**INSTRUCTIONS FOR THE TASK**
Your answer should be every line of the records that contains the word "epithelial", copied as it stands.

Stored items:
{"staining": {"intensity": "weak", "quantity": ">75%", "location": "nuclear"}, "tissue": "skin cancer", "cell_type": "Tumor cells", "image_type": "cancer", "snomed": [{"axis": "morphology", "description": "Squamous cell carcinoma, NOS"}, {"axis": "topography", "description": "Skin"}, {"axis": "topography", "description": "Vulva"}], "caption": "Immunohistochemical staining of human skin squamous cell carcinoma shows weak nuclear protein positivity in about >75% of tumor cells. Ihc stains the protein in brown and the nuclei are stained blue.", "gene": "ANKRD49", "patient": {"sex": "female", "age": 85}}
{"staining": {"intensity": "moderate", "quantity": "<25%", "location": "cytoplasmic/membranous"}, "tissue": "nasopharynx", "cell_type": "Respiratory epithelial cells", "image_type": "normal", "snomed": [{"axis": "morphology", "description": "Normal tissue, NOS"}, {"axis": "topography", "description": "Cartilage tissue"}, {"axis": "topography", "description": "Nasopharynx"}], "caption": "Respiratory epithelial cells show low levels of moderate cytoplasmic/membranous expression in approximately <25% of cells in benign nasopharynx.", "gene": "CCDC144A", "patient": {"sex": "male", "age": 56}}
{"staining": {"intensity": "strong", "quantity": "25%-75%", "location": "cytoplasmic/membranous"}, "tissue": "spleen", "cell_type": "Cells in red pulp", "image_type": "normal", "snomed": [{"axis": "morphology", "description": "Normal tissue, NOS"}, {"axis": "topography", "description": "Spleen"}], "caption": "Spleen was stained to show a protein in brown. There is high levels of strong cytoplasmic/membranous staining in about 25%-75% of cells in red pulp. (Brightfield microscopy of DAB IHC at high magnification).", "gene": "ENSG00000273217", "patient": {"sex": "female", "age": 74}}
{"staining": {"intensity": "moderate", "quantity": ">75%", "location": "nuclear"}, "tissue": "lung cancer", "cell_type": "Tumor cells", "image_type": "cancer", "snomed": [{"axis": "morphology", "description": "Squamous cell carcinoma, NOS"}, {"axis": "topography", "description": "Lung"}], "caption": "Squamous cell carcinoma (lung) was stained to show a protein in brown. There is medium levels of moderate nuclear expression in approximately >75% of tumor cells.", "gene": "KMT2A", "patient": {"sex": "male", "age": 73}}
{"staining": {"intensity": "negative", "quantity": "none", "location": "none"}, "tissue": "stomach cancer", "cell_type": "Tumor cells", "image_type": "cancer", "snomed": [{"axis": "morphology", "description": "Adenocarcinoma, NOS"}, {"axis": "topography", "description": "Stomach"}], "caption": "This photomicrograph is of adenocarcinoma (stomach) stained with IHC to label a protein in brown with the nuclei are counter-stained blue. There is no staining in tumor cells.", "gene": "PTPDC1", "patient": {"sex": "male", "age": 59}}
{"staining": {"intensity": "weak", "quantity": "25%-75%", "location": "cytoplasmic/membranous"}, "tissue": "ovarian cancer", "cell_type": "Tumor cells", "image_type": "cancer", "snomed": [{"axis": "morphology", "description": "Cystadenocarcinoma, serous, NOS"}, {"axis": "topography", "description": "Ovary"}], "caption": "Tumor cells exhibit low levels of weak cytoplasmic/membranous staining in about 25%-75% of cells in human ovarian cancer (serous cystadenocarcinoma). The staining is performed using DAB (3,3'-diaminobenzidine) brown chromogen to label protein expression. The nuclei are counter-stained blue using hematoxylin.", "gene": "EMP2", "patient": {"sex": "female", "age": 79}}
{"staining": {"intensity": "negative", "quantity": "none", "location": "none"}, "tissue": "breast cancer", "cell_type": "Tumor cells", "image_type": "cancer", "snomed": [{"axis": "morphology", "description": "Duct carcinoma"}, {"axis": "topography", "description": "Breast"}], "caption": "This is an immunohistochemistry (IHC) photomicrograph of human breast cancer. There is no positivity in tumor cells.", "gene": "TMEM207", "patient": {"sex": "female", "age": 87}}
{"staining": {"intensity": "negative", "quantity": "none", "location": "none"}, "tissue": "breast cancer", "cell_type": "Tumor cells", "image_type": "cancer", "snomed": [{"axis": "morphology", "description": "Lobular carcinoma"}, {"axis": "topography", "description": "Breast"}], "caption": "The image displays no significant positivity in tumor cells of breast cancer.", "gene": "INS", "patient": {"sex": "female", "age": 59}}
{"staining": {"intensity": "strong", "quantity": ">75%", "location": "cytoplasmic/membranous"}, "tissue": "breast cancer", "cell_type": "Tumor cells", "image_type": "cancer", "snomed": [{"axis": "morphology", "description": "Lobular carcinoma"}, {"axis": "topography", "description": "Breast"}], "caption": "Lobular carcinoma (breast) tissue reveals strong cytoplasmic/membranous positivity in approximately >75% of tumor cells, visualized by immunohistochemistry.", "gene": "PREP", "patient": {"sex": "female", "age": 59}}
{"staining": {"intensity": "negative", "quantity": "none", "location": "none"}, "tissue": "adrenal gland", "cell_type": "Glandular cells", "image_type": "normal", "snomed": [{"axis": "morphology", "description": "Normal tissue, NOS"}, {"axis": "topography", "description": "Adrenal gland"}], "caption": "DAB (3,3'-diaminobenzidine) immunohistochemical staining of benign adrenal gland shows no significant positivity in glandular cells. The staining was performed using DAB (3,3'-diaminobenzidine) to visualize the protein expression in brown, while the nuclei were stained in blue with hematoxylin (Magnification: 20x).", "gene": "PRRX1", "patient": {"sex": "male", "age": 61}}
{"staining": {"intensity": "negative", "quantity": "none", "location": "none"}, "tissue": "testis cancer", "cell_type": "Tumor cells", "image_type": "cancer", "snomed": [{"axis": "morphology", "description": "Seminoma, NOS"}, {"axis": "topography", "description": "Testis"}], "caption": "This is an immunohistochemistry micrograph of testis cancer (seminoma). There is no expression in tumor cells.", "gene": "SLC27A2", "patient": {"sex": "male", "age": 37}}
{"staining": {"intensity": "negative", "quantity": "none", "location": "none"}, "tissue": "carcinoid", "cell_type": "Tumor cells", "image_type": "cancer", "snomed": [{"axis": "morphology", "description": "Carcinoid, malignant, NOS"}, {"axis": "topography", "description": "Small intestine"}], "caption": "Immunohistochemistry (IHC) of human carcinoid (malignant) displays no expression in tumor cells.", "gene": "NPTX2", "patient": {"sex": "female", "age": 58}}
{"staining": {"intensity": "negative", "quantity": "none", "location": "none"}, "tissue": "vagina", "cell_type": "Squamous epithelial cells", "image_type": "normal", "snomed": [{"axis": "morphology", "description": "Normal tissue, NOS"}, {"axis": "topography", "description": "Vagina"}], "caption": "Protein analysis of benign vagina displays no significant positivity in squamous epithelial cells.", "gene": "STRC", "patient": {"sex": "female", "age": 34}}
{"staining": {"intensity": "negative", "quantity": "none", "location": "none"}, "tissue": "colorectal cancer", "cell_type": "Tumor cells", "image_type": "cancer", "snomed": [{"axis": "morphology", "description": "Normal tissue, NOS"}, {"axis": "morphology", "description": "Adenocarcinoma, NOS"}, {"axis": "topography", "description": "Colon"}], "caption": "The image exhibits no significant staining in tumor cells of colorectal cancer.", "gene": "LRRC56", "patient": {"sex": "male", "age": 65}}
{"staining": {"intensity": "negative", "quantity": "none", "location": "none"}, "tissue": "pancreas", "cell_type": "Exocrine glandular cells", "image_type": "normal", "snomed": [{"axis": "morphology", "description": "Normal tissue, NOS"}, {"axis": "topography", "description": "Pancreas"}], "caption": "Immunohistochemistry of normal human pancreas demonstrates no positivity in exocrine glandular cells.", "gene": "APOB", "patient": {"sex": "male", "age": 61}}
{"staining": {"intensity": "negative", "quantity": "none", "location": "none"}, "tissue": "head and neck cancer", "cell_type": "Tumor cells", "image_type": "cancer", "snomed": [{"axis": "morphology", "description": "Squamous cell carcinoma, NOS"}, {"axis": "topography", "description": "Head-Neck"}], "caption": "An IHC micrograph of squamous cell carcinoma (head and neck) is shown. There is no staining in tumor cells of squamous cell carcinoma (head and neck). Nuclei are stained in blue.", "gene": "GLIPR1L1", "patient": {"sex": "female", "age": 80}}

**TASK RESULT**
{"staining": {"intensity": "moderate", "quantity": "<25%", "location": "cytoplasmic/membranous"}, "tissue": "nasopharynx", "cell_type": "Respiratory epithelial cells", "image_type": "normal", "snomed": [{"axis": "morphology", "description": "Normal tissue, NOS"}, {"axis": "topography", "description": "Cartilage tissue"}, {"axis": "topography", "description": "Nasopharynx"}], "caption": "Respiratory epithelial cells show low levels of moderate cytoplasmic/membranous expression in approximately <25% of cells in benign nasopharynx.", "gene": "CCDC144A", "patient": {"sex": "male", "age": 56}}
{"staining": {"intensity": "negative", "quantity": "none", "location": "none"}, "tissue": "vagina", "cell_type": "Squamous epithelial cells", "image_type": "normal", "snomed": [{"axis": "morphology", "description": "Normal tissue, NOS"}, {"axis": "topography", "description": "Vagina"}], "caption": "Protein analysis of benign vagina displays no significant positivity in squamous epithelial cells.", "gene": "STRC", "patient": {"sex": "female", "age": 34}}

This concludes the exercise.